Een internationaal onderzoek op neolithische, uit het stenen tijdperk daterende tanden heeft aangetoond dat de buurvolken die toen naast elkaar leefden, het contact niet met elkaar opzochten. Niels de Winter, geochemicus aan de Vrije Universiteit Brussel, en Christophe Snoeck, archeoloog aan de VUB, werkten mee aan het onderzoek, dat werd gepubliceerd in Science Advances. Een debat dat al lang woedt, gaat over de vraag waarom neolithische mensen verschillende soorten begraafplaatsen gebruikten in West-Europa. Tot op heden waren er enkel vermoedens dat het onderscheid in begraafcultuur een gevolg was van sociaaleconomische of culturele achtergronden. Zo werden er toen mensen in grotten begraven, terwijl andere in megalithische graven, stenen bouwwerken, hun laatste rustplaats kregen.

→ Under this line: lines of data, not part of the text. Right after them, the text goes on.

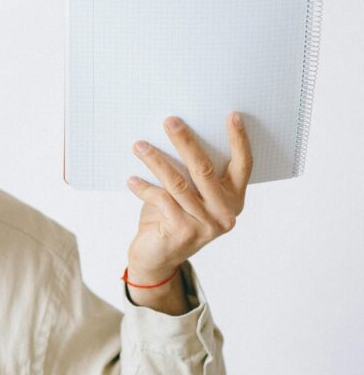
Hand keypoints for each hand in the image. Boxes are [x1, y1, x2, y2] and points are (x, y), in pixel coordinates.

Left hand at [124, 112, 252, 283]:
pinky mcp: (183, 232)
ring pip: (179, 183)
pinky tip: (131, 179)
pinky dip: (144, 188)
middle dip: (186, 142)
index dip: (239, 140)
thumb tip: (177, 134)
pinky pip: (162, 200)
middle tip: (170, 121)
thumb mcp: (188, 196)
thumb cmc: (171, 219)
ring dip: (156, 161)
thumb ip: (191, 175)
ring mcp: (206, 225)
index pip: (244, 165)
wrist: (156, 259)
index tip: (232, 115)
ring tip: (139, 146)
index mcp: (234, 200)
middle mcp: (226, 213)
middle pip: (205, 169)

Voor het onderzoek werden kiezen van 32 laatneolithische skeletten uit zes locaties in Noord-Spanje geanalyseerd door de kleuter- en kinderjaren te reconstrueren. Tanden zijn namelijk "harde schijven" die stapsgewijs groeien en zo een uniek archief bieden van de levenswijze op basis van voeding en milieucondities. Door gebruik te maken van isotopen, de chemische samenstelling van groeilaagjes in tanden, verkregen de onderzoekers informatie over het dieet en de mobiliteit. Hieruit bleek dat de verschillende levensstijl ervoor zorgde dat de cultureel verschillende gemeenschappen eerder naast, dan met elkaar leefden.

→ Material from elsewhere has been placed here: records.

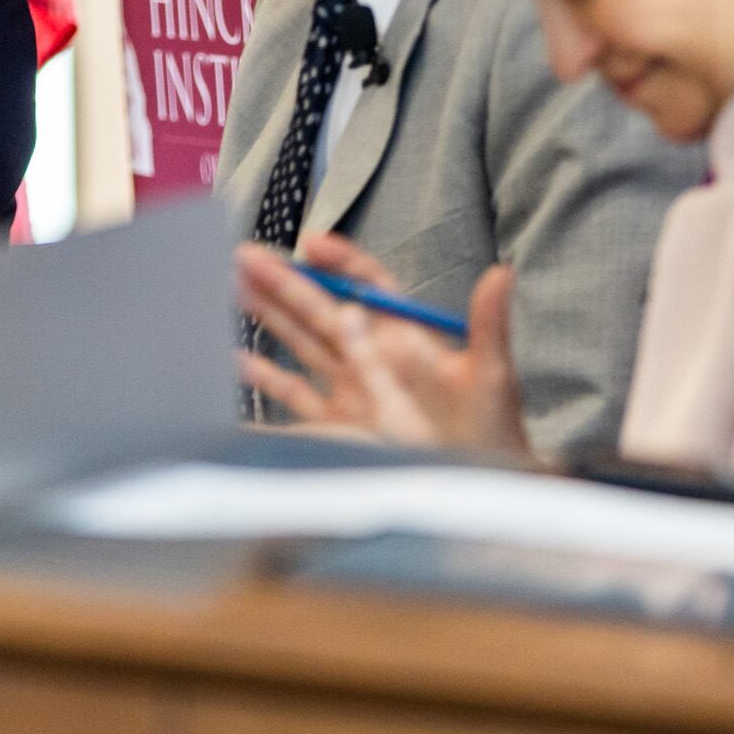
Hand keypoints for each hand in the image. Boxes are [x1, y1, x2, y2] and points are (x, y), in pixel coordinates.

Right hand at [235, 236, 527, 455]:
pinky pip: (295, 395)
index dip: (340, 264)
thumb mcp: (492, 376)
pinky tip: (235, 360)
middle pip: (322, 310)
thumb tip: (503, 274)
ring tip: (230, 290)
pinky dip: (265, 378)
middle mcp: (374, 358)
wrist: (483, 489)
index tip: (311, 245)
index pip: (369, 287)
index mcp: (408, 338)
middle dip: (284, 282)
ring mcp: (352, 390)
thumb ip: (490, 324)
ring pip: (301, 344)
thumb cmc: (493, 431)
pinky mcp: (338, 425)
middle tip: (244, 255)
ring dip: (267, 318)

"De resultaten tonen al vanaf de vroege kinderjaren significante verschillen tussen de skeletten uit de grotten en de megalithische graven. Aangezien deze verschillen ook overlappen met verschillen in begrafenispraktijken, kunnen we hier te maken hebben met het bestaan van een diepe culturele verdeeldheid", zegt professor Snoeck.